That means that it is well worth looking at a short term deal from HSBC International: you give them your cash (a minimum of £25,000) for three months and they’ll pay you 7% on it while they’ve got it. If you are sure you aren’t going to need your money for a year you might also look to Anglo Irish, which has a one-year bond on offer paying out 6.9%. West Bromwich Building Society also has an internet only one for sale that pays out 6.86%, still more than 1% above the current base rate, while Derbyshire Building Society is offering 6.85% and Northern Rock – which is in dire need of cash and can’t get any of the other banks to lend to it – have a one year bond at 6.71% available in all branches. The rates on two-year bonds aren’t bad either – Anglo Irish is offering 6.55% for example. These are the highest rates for six years.
So which one should you go for? Emma Simon, writing in the Sunday Telegraph, favours the variable accounts as “all the signs indicate that there may be a few more shots fired in this price war.” So much do the banks need cash that there is every chance a number of them (Northern Rock…) will soon launch more “stonking” deals. Sign up for 6.9% now and you might kick yourself next week when “a higher paying bond comes haring round the corner.”
I think Simon has a point but I’d also point out that while there is a presumption in the market that base interest rates will not rise much further (many people even think that they will fall) it won’t necessarily happen that way.

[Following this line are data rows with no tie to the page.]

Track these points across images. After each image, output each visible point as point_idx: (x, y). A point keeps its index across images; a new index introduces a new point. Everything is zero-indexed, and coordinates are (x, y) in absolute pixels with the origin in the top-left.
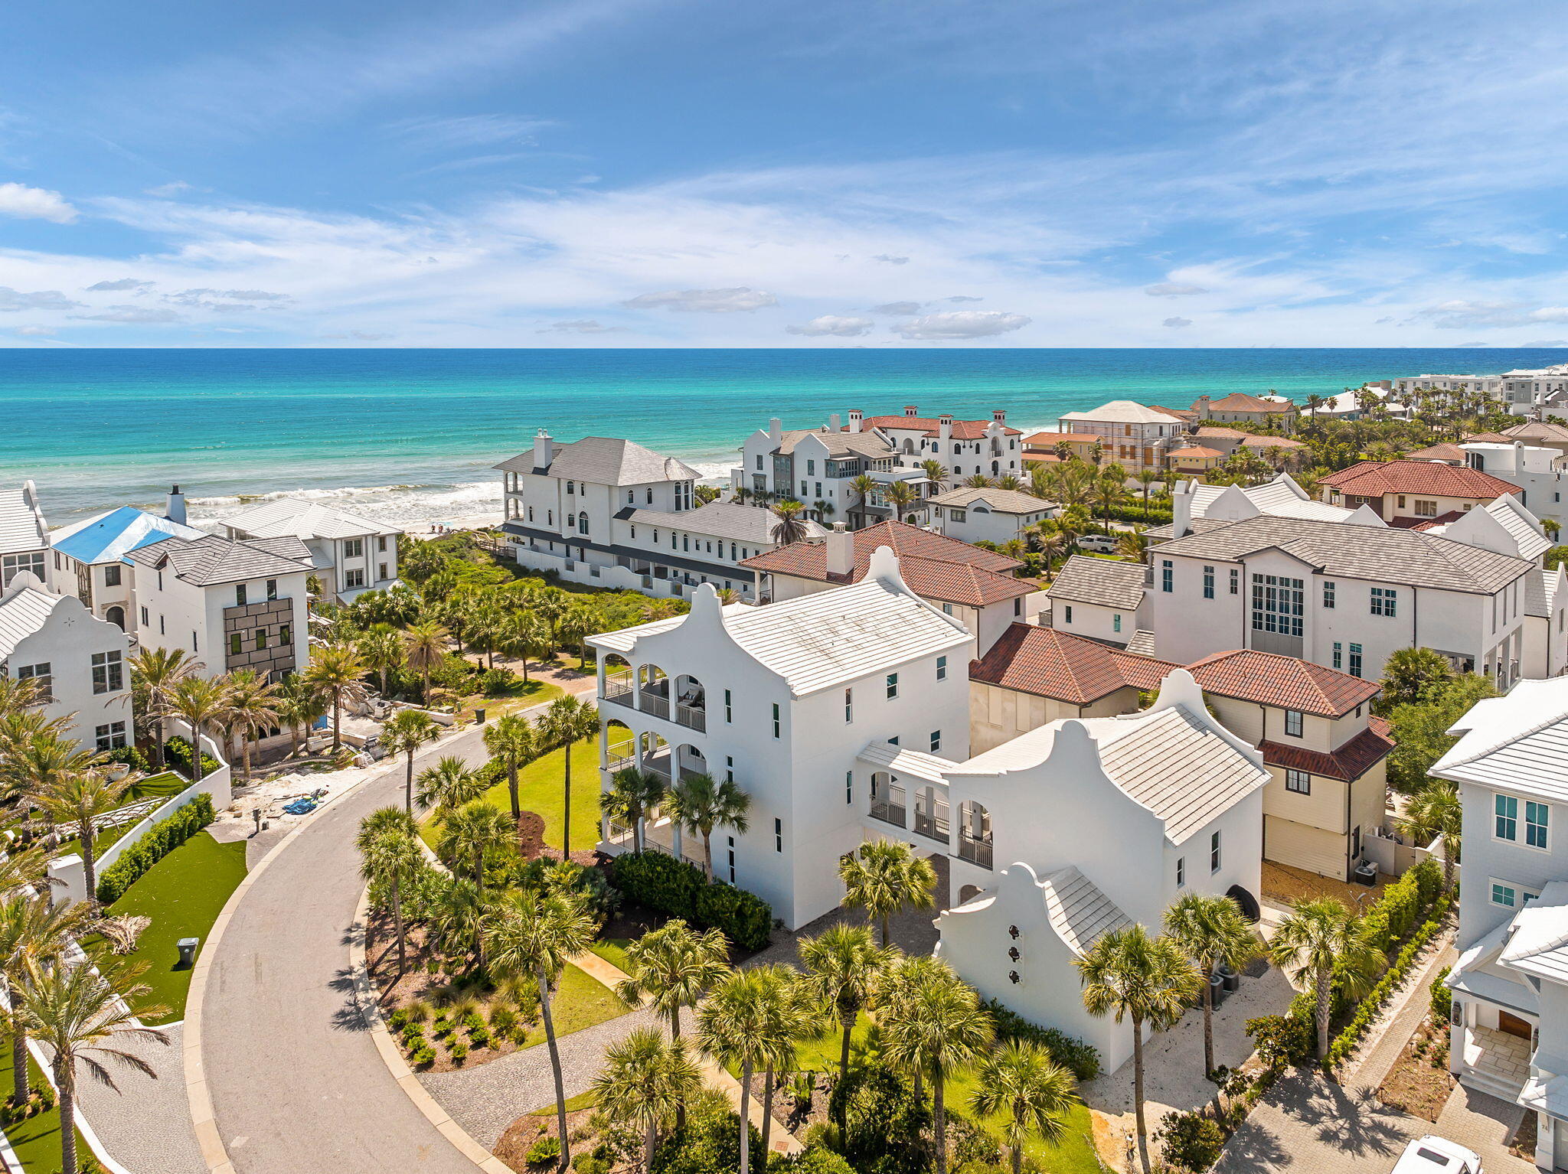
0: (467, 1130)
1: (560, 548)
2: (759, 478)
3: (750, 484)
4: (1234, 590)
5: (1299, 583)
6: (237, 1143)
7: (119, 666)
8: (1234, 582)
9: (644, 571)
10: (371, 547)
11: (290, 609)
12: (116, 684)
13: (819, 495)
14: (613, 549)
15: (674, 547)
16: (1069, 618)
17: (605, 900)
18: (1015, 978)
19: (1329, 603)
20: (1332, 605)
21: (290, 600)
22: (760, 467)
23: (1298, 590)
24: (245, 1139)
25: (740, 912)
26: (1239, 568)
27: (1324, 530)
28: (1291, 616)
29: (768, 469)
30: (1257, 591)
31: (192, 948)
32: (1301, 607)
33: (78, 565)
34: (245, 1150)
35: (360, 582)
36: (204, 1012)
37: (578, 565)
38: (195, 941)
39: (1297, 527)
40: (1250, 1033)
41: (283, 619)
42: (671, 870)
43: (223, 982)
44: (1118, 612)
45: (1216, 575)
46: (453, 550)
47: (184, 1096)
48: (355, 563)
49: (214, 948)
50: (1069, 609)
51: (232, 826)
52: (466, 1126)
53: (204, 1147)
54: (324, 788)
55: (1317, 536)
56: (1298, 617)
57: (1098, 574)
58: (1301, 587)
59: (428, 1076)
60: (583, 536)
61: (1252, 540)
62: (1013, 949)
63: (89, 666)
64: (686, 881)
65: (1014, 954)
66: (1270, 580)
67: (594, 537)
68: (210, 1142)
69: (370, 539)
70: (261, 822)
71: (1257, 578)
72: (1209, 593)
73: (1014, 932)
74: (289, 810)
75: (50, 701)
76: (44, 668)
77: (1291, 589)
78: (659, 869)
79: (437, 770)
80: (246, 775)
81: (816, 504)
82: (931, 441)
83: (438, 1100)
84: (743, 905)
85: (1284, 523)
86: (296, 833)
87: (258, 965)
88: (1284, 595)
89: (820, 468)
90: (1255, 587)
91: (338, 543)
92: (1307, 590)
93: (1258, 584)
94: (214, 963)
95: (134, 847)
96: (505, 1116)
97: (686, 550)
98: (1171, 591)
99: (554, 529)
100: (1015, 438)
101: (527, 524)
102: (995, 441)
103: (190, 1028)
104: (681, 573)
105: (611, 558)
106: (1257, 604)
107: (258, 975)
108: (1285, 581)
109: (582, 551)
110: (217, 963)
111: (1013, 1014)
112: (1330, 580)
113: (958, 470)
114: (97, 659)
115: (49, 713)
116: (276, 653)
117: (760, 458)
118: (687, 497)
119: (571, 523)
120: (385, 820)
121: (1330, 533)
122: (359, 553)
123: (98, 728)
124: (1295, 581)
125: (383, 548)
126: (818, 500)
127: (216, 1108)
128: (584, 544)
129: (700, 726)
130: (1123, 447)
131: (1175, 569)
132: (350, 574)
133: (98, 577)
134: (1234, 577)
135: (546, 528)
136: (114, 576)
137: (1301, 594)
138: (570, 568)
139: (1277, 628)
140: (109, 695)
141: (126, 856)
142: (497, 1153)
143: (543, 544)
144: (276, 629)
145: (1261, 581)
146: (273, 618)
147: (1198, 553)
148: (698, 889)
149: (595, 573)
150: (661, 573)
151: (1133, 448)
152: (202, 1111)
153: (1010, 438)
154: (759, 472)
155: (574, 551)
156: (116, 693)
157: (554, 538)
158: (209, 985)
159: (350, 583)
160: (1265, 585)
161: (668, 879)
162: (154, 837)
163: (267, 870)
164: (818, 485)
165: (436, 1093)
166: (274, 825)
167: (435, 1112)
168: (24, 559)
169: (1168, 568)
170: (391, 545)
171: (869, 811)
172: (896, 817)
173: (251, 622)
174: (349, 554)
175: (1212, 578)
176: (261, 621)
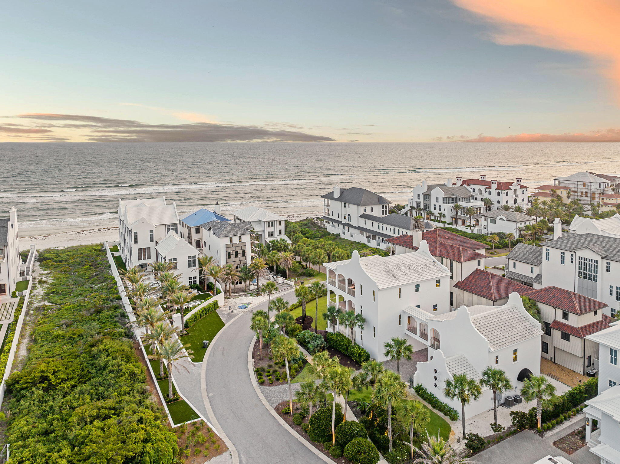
0: (269, 402)
1: (341, 226)
2: (418, 204)
3: (415, 205)
4: (572, 262)
5: (596, 262)
6: (210, 395)
7: (195, 260)
8: (572, 259)
9: (368, 237)
10: (276, 224)
11: (245, 245)
12: (194, 265)
13: (440, 210)
14: (359, 228)
15: (379, 229)
16: (514, 267)
17: (322, 345)
18: (436, 385)
19: (608, 270)
20: (609, 271)
21: (245, 243)
22: (419, 199)
23: (596, 264)
24: (212, 394)
25: (360, 355)
26: (574, 254)
27: (612, 241)
28: (593, 274)
29: (422, 199)
30: (580, 263)
31: (207, 343)
32: (597, 271)
33: (188, 227)
34: (212, 397)
35: (272, 235)
36: (208, 361)
37: (346, 232)
38: (208, 341)
39: (601, 239)
40: (511, 415)
41: (243, 248)
42: (342, 339)
43: (214, 354)
44: (533, 266)
45: (565, 255)
46: (306, 225)
47: (200, 381)
48: (271, 229)
49: (213, 344)
50: (514, 263)
51: (223, 310)
52: (268, 401)
53: (203, 394)
54: (251, 302)
55: (608, 243)
56: (595, 274)
57: (527, 251)
58: (597, 263)
59: (262, 387)
60: (349, 222)
61: (581, 243)
62: (435, 377)
63: (187, 260)
64: (346, 343)
65: (436, 378)
66: (586, 259)
67: (353, 223)
68: (204, 394)
69: (276, 222)
70: (231, 310)
71: (580, 258)
72: (563, 262)
73: (436, 371)
74: (240, 308)
75: (177, 269)
76: (175, 259)
77: (593, 263)
78: (339, 338)
79: (275, 300)
80: (230, 295)
81: (439, 213)
82: (488, 190)
83: (263, 393)
84: (361, 352)
85: (596, 237)
86: (241, 314)
87: (223, 350)
88: (591, 265)
89: (441, 200)
90: (579, 262)
91: (266, 223)
92: (599, 265)
93: (580, 261)
94: (212, 348)
95: (195, 313)
96: (279, 400)
97: (383, 230)
98: (549, 260)
99: (340, 219)
100: (525, 189)
101: (331, 217)
102: (515, 190)
103: (204, 364)
104: (381, 238)
105: (358, 231)
106: (580, 268)
107: (223, 353)
108: (591, 260)
109: (349, 228)
110: (213, 349)
111: (436, 397)
112: (609, 261)
113: (499, 202)
114: (189, 257)
115: (175, 273)
116: (241, 258)
117: (419, 195)
118: (386, 211)
119: (345, 218)
120: (260, 313)
121: (614, 242)
122: (272, 226)
123: (189, 278)
124: (594, 260)
125: (280, 224)
126: (440, 212)
127: (207, 385)
128: (349, 226)
129: (354, 295)
130: (582, 192)
131: (550, 252)
132: (269, 232)
133: (193, 231)
134: (572, 257)
135: (337, 219)
136: (198, 231)
137: (597, 266)
138: (344, 233)
139: (588, 278)
140: (192, 268)
141: (193, 316)
142: (275, 409)
143: (336, 225)
144: (241, 252)
145: (582, 260)
146: (240, 248)
147: (559, 246)
148: (349, 346)
149: (352, 236)
150: (374, 238)
151: (587, 193)
152: (203, 386)
153: (522, 189)
154: (418, 200)
155: (346, 228)
156: (195, 268)
157: (339, 222)
158: (210, 354)
159: (269, 236)
160: (583, 261)
161: (341, 342)
162: (201, 311)
163: (231, 324)
164: (440, 206)
165: (263, 392)
166: (235, 311)
167: (262, 397)
168: (172, 225)
169: (548, 252)
170: (283, 223)
171: (407, 329)
172: (414, 331)
173: (234, 249)
174: (269, 226)
175: (564, 256)
176: (237, 248)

Food prices are rising fast (see last week’s cover story in Moneyweek for more detail on this: Why you should buy a farm – or agricultural stocks as are oil prices. These are not the ingredients for falling inflation nor for falling interest rates: add that to the credit crunch and in no time at all any rate under 7% might look pretty paltry. So go ahead and tie some money up with HSBC or Anglo Irish for a few months or a year but keep the rest in a variable account: it is entirely possible that savings rates will keep rising for some time.